**Task details:**
An exact copy of the lines of the listing below between the "Figure 18. Comparison" line and the "Figure 10. Morphological" line, both included, is the whole answer; please omit the pictures.

**Record extracts:**

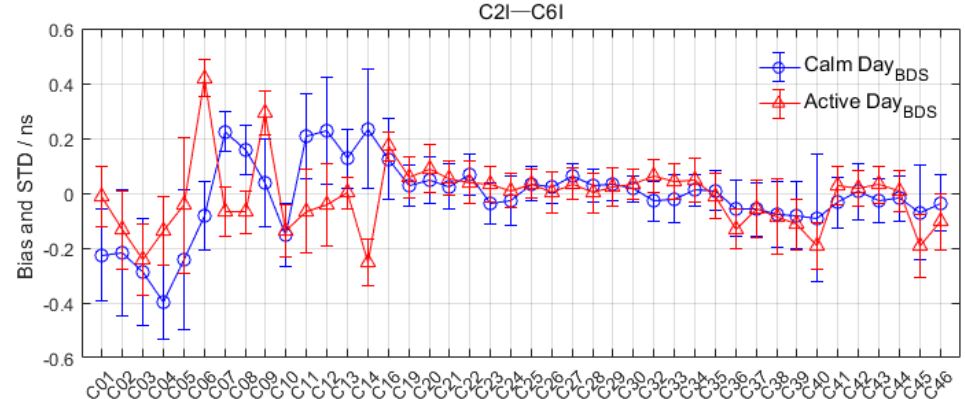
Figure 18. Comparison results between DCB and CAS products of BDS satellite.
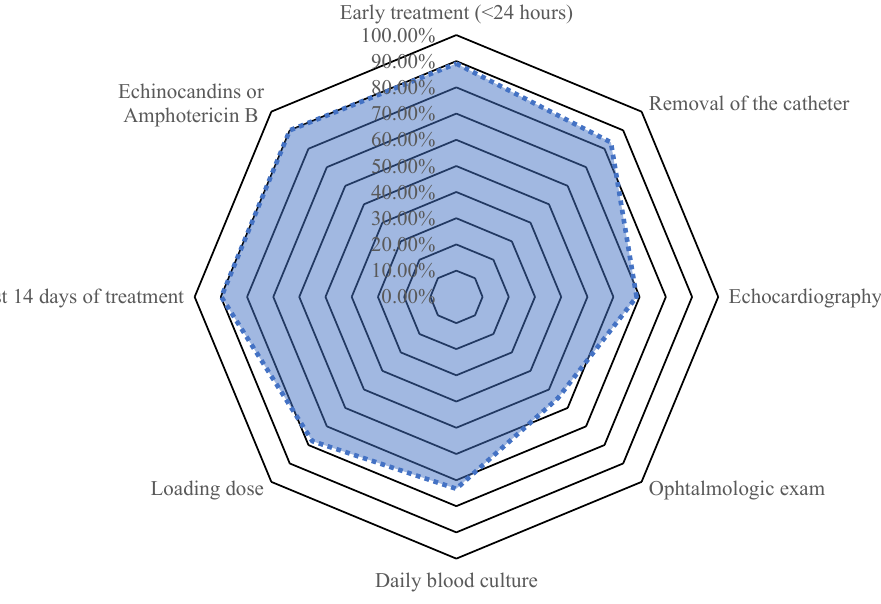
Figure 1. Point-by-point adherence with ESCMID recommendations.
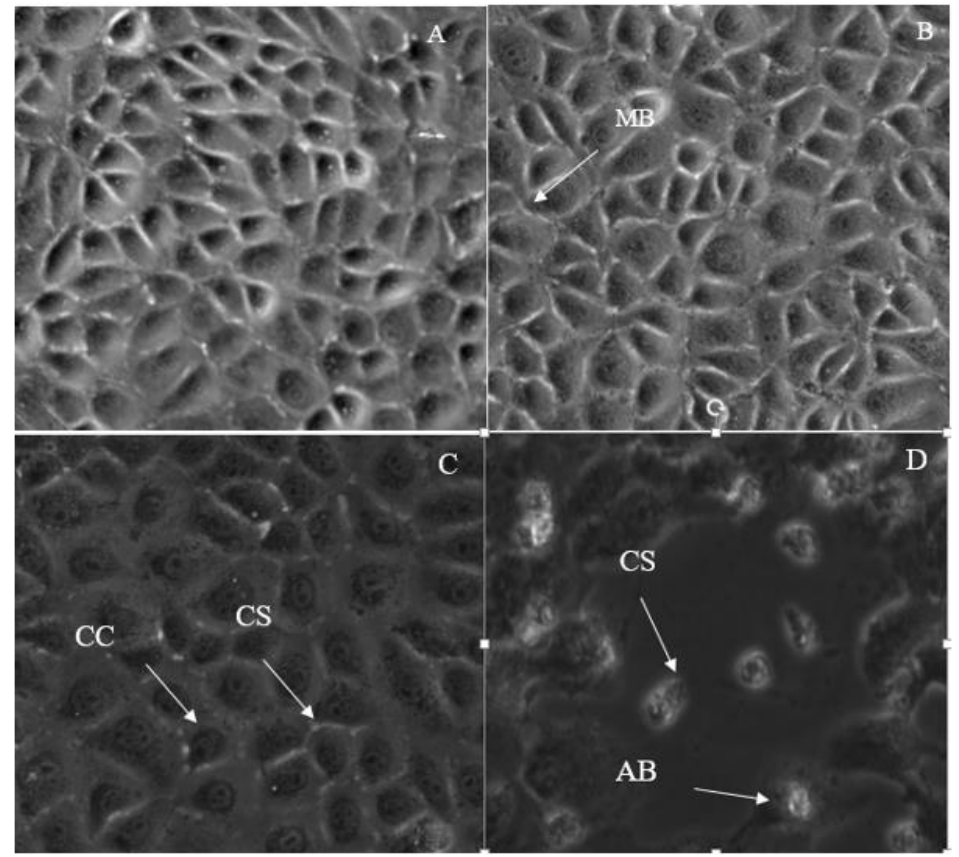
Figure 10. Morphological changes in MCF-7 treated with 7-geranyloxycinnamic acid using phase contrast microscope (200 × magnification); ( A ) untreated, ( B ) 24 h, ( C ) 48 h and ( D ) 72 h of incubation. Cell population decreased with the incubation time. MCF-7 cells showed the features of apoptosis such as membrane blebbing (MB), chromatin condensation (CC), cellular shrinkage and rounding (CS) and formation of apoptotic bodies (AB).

--

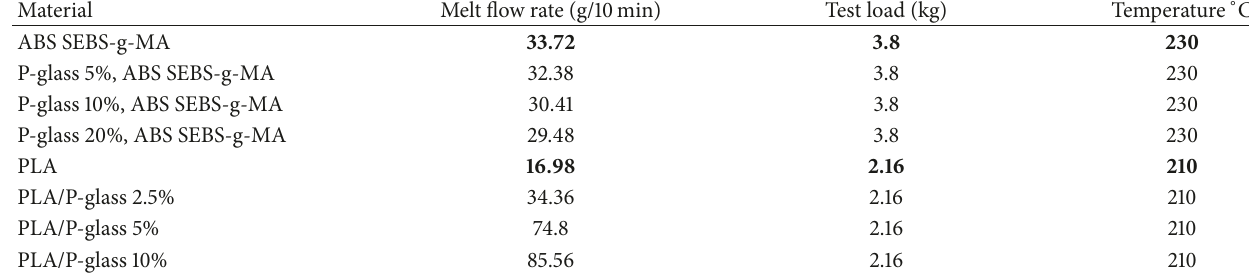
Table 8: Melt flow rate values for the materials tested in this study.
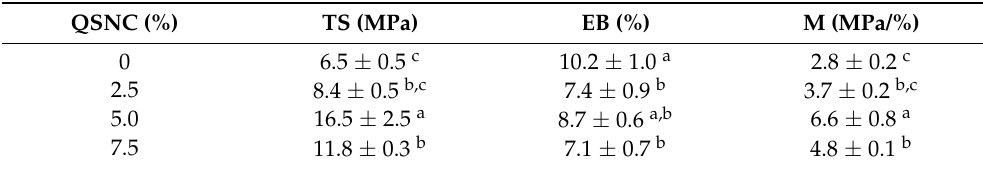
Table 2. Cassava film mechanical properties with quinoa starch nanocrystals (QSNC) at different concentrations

**Solution to the problem:**
Figure 18. Comparison results between DCB and CAS products of BDS satellite.
Figure 1. Point-by-point adherence with ESCMID recommendations.
Figure 10. Morphological changes in MCF-7 treated with 7-geranyloxycinnamic acid using phase contrast microscope (200 × magnification); ( A ) untreated, ( B ) 24 h, ( C ) 48 h and ( D ) 72 h of incubation. Cell population decreased with the incubation time. MCF-7 cells showed the features of apoptosis such as membrane blebbing (MB), chromatin condensation (CC), cellular shrinkage and rounding (CS) and formation of apoptotic bodies (AB).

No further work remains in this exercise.